*** Opening Available data ***

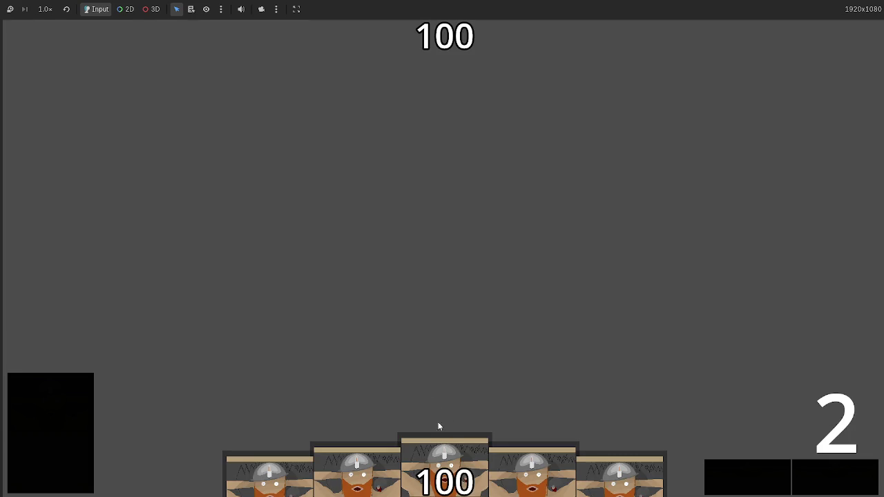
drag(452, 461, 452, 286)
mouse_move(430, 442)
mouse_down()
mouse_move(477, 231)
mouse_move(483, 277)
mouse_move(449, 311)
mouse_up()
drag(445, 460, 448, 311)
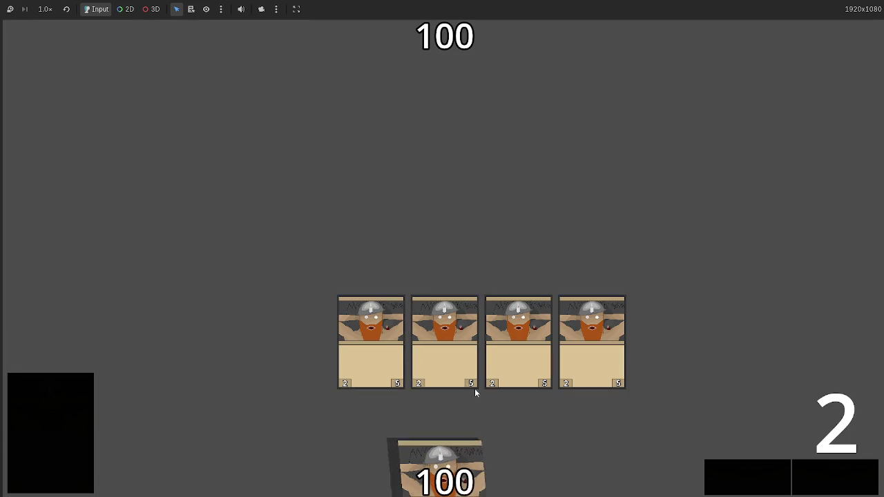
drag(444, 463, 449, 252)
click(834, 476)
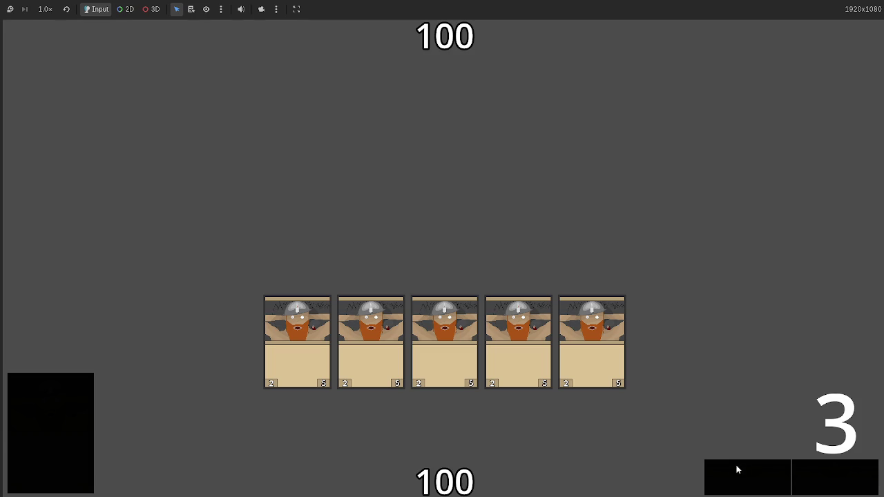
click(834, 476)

*** Closing Available data ***

Make an exact copy of the records, pictures excluded.

- Output for this task:
drag(452, 461, 452, 286)
mouse_move(430, 442)
mouse_down()
mouse_move(477, 231)
mouse_move(483, 277)
mouse_move(449, 311)
mouse_up()
drag(445, 460, 448, 311)
drag(444, 463, 449, 252)
click(834, 476)
click(834, 476)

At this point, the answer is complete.